Here is the source code to my program
#include <stdio.h>
void main()
{
char** txt;
char* baseAddress;
txt = (char **)malloc(5*sizeof(char*));
*txt = (char *)malloc(20*sizeof(char));
baseAddress = *txt;
while (*(*txt) != 'q')
{
(*txt)++;
scanf("%c", (*txt));
printf("%p\r\n", (*txt));
}
*txt = '\0';
printf("%p", baseAddress);
free(baseAddress);
free(txt);
}
the output is like this
>j
>0x9e12021
>0x9e12022
>s
>0x9e12023
>0x9e12024
>
I think there may be something wrong with the pointers.

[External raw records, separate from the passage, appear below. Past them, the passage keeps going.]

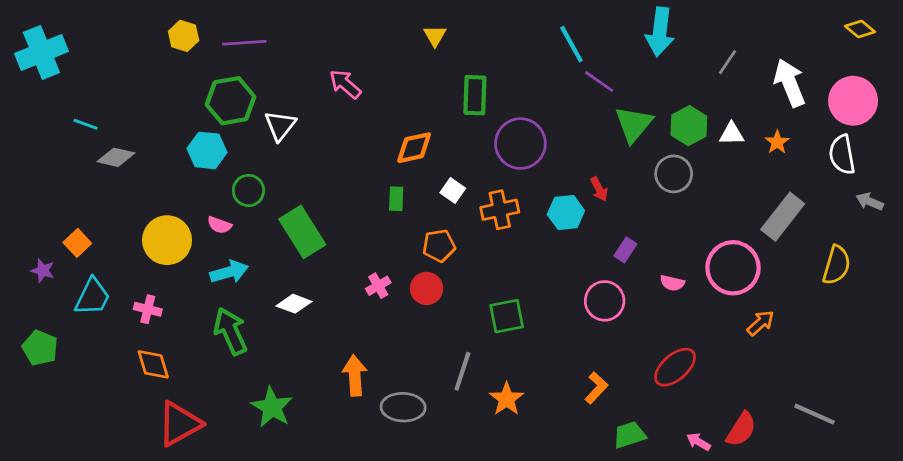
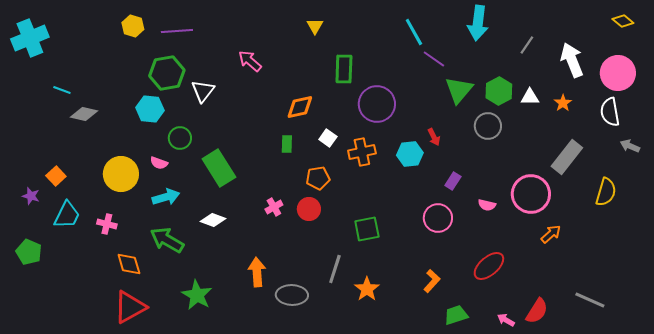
green arrow: (231, 331) -> (167, 240), turned -36
orange diamond: (153, 364) -> (129, 264), moved

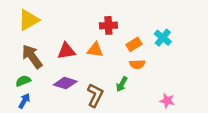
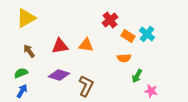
red cross: (108, 25) -> (110, 20), moved, turned -35
orange rectangle: (134, 44) -> (128, 36), moved, turned 64
brown arrow: (32, 56) -> (29, 51), size x0.6
green arrow: (122, 84) -> (137, 76), moved

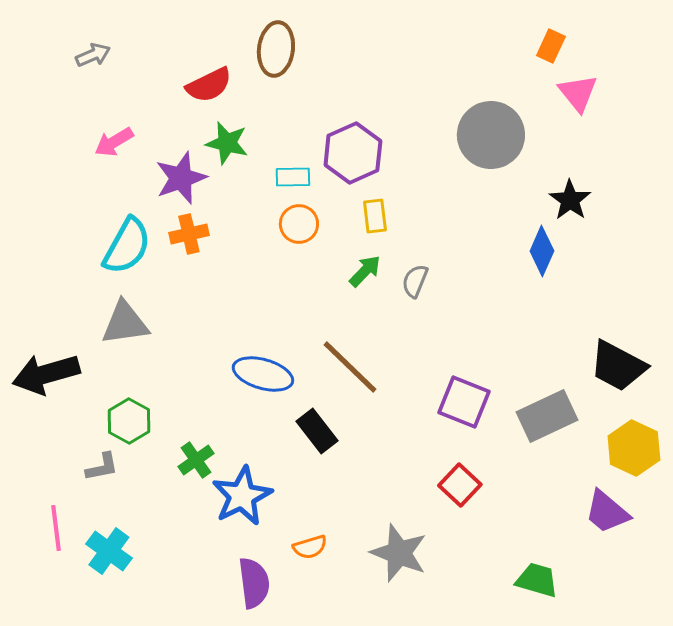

How do I go about accomplishing this? and sorry for the bad english
What exacty you code do :
+----------------------------------------------+
| +--------------------------------------+ |
| txt|*txt |*txt+1 |*txt+2 |*txt+3 |*txt+4 | |
| +--------------------------------------+ |
| ^ ^ no memory alloc ^ |
| | |_______not used_______| |
| +----+ |
|*txt |____| <------------------------------+---you never give a value here,
| +1 |____| <--j |
| +2 |____| <-- '\n' |
| +3 |____| <--s |
| +4 |____| <-- '\n' |
| . . |
| . . |
| . ____ |
| +19 |____| |
+----------------------------------------------+
So you need :
re-write you while loop and deal with the '\n'
when user type q , alloc new string memory and collect user input .
Suggust:
In you fisrt string
Use txt[0] instead of *txt , use txt[0][i] and i++ instead of **txt and (*txt)++ .
Hope can help. :-)
You are forgetting about the newline character.
For instance, you are probably imagining your input to be "js". However, since you are hitting the enter key, it is actually "j\ns\n".
So, you are entering two characters at a time, and it is reading two characters at a time. Your code is behaving just as it should.